EDIT: Well, maybe its still an issue because the whole type needs to be open and Microsofts container could apparently deal with that.

I may be misreading this or something, but in the description of the issue, the thing that "fixes this" is some modification to the way the ServiceDescriptor gets converted into Autofac registrations. That's not the service provider factory, that's the Populate method.

It might be worth backing up a bit and simplifying the issue way, way down, so we can get to the root of it.

First, it would be good to see the class hierarchy. Even if it's just public class A<T>{} sort of stuff, just list them.

Next, a simple unit test showing what you expect to pass, just in plain Autofac. No MEDI stuff, no provider factories, no service collections. builder.RegisterType<T>() level stuff. Even if it doesn't pass or even compile, let's see what is expected.

Then another test, this time with just IServiceCollection and builder.Populate(collection) stuff. The barest small amount of AEDI wrapped around it, no service provider factory.

I just want to make sure everyone is talking about the same thing and not getting confused between what is supported in core Autofac, what's in AEDI, and what the gaps may be, without any additional frameworks or components or app stacks involved.

My assumption that this feature works with Microsofts service container was wrong. It turned out that in the project where this issue happened, both the nested open generic and the "closed generic" versions of the services were registered. This led to the illusion that Microsofts service container supports this feature.
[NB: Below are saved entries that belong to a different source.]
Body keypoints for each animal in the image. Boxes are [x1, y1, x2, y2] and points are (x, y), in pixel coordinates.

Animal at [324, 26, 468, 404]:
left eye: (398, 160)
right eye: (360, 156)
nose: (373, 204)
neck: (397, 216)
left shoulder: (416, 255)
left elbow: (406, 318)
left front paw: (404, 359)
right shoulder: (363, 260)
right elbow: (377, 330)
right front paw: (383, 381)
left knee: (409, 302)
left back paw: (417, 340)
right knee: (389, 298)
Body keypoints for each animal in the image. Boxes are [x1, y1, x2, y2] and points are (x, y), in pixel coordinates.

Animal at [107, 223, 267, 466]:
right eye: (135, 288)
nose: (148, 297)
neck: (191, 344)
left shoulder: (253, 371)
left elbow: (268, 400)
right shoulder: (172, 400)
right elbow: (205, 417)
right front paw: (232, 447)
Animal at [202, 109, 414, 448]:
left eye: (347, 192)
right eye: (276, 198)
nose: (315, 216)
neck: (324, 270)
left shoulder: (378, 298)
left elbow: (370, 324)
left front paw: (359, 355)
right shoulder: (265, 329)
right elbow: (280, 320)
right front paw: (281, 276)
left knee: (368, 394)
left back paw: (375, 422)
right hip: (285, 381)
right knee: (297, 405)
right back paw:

The difference is that Microsofts service container did not throw an exception while building the container. Only once I used Autofac I noticed the issue because Autofac checks if the registrations are valid beforehand.
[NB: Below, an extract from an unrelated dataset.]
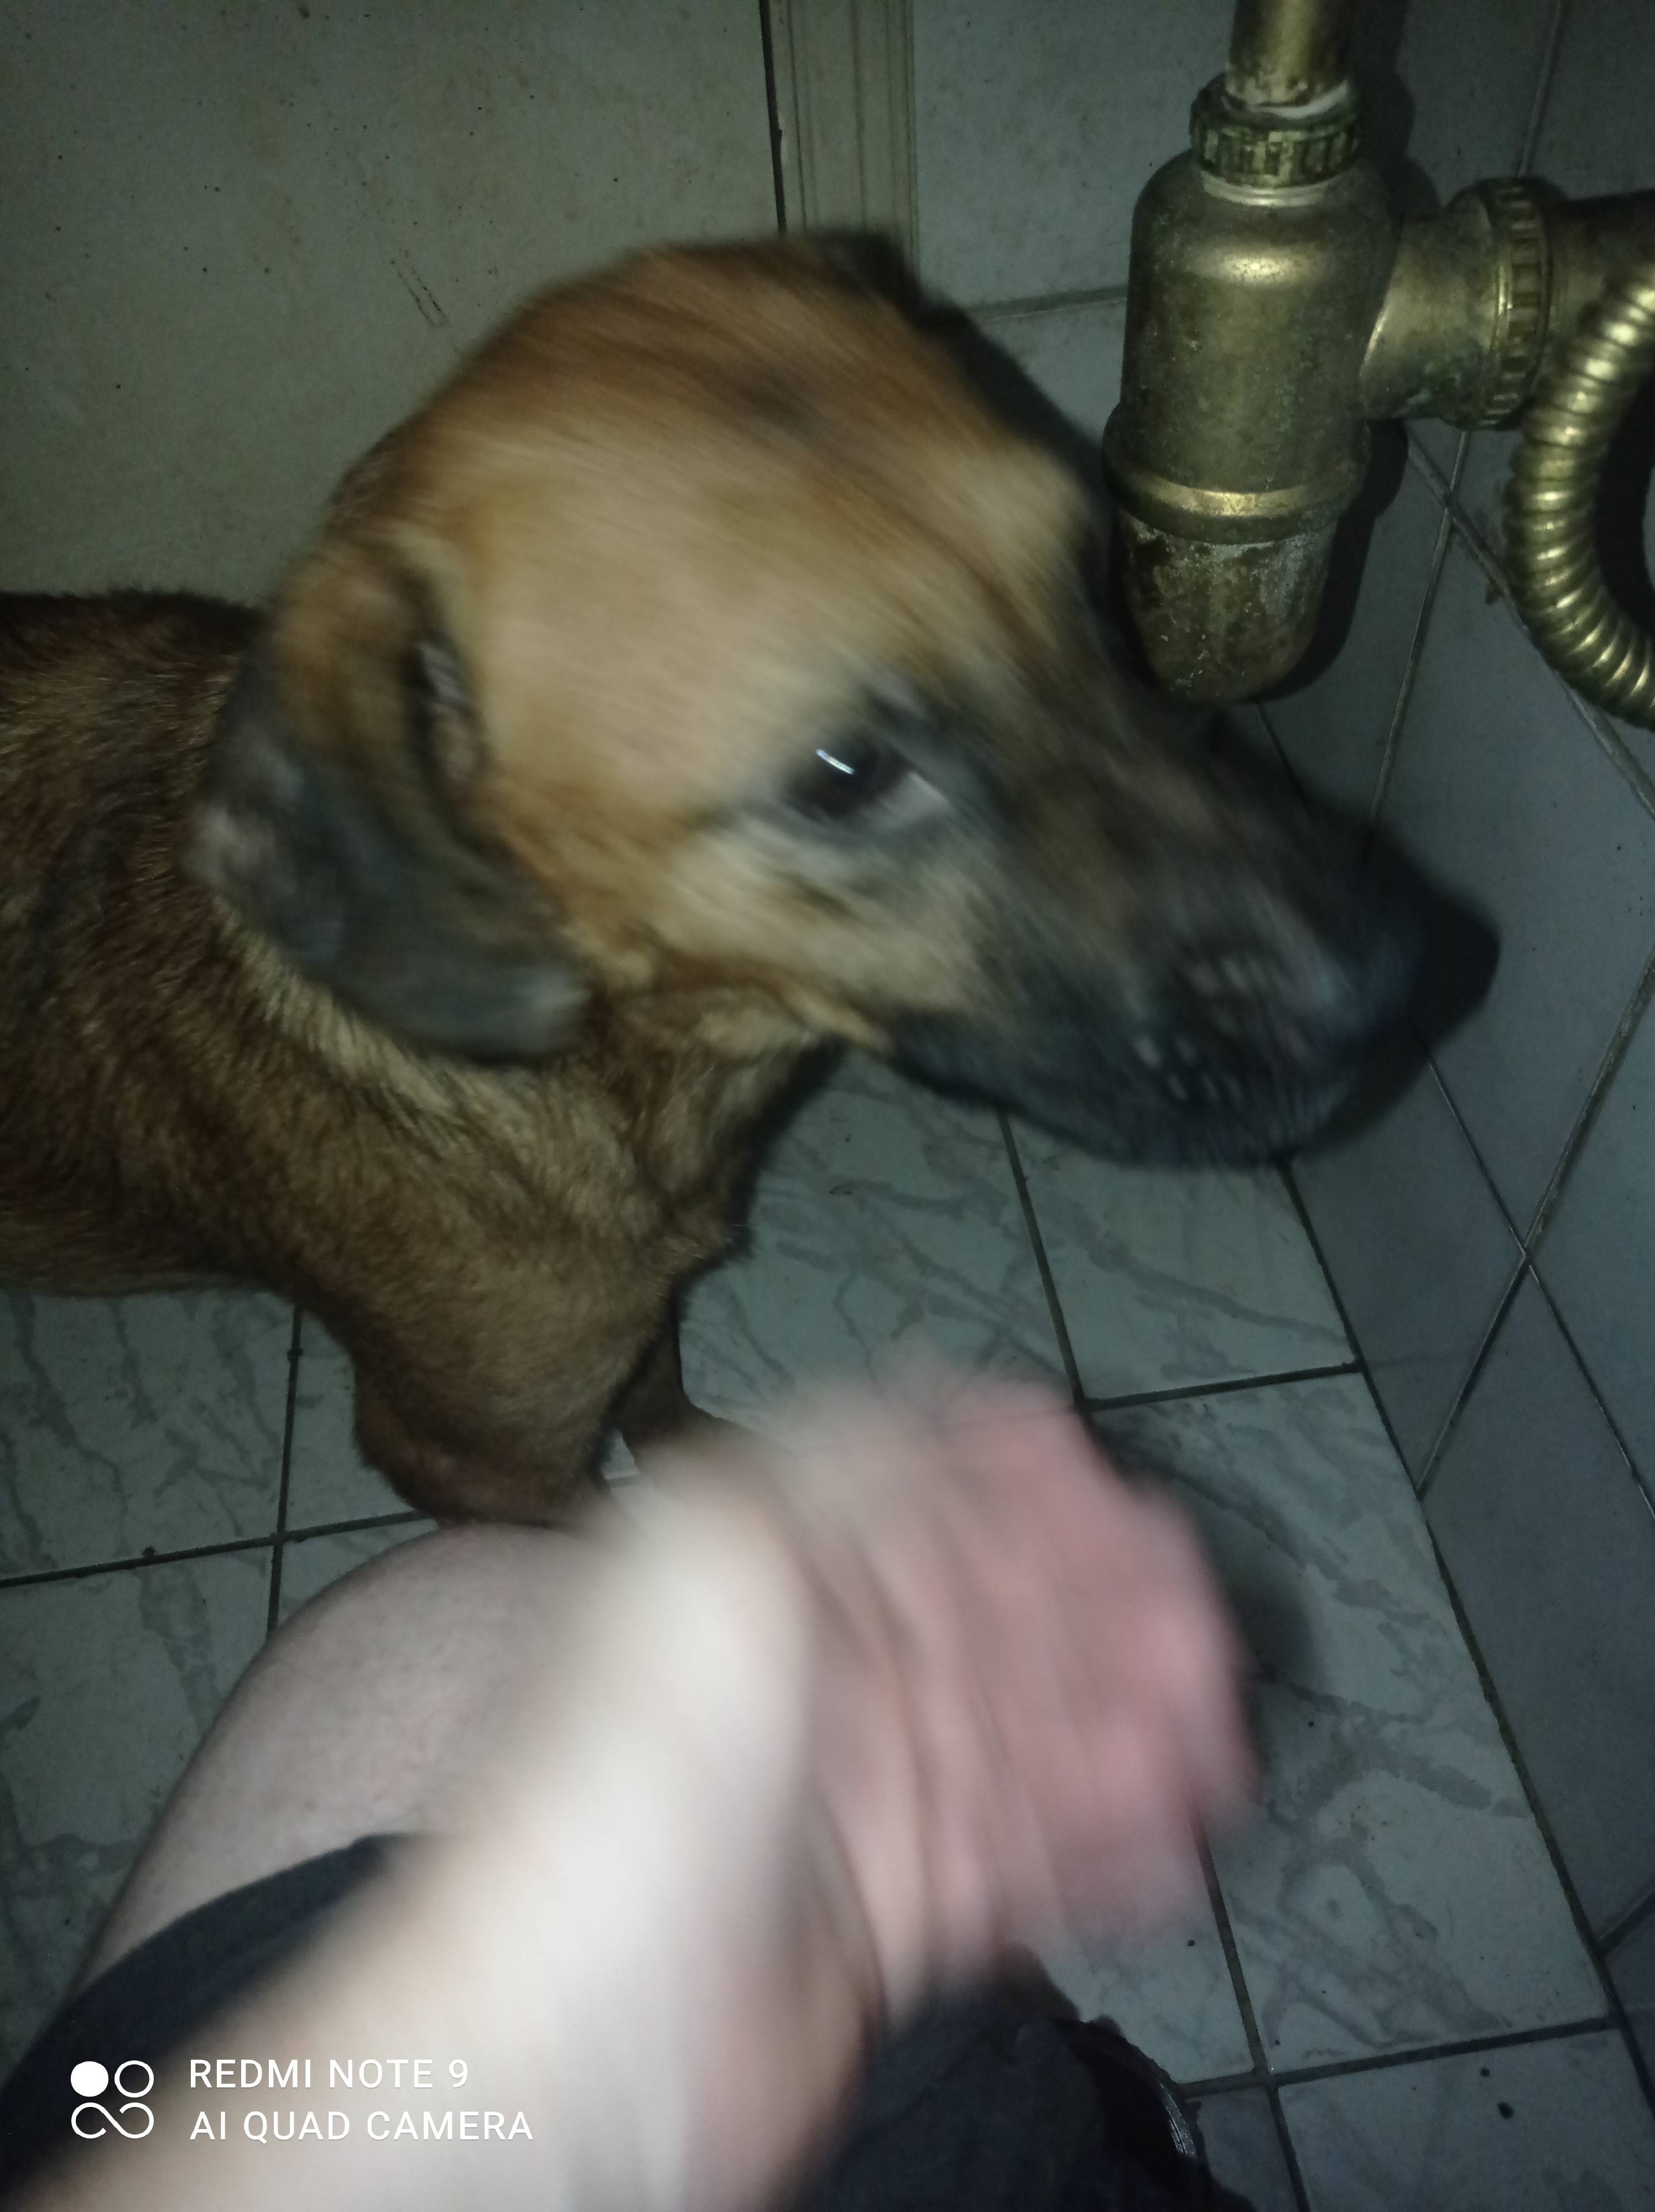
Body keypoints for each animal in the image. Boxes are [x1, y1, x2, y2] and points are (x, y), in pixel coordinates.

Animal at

I did nevertheless create a sample that demonstrates what I initially wanted:

builder.RegisterType(typeof(A<>).MakeGenericType(typeof(B<>))).AsSelf(); // Register A<B<>>

// With that I wanted to be able to then resolve services like A<B<C>>

public class A<T> { }

public class B<T> { }

public class C { }

Because this feature is not supported in Microsofts service container I see no need for it to be implemented in Autofac. I will close the issue.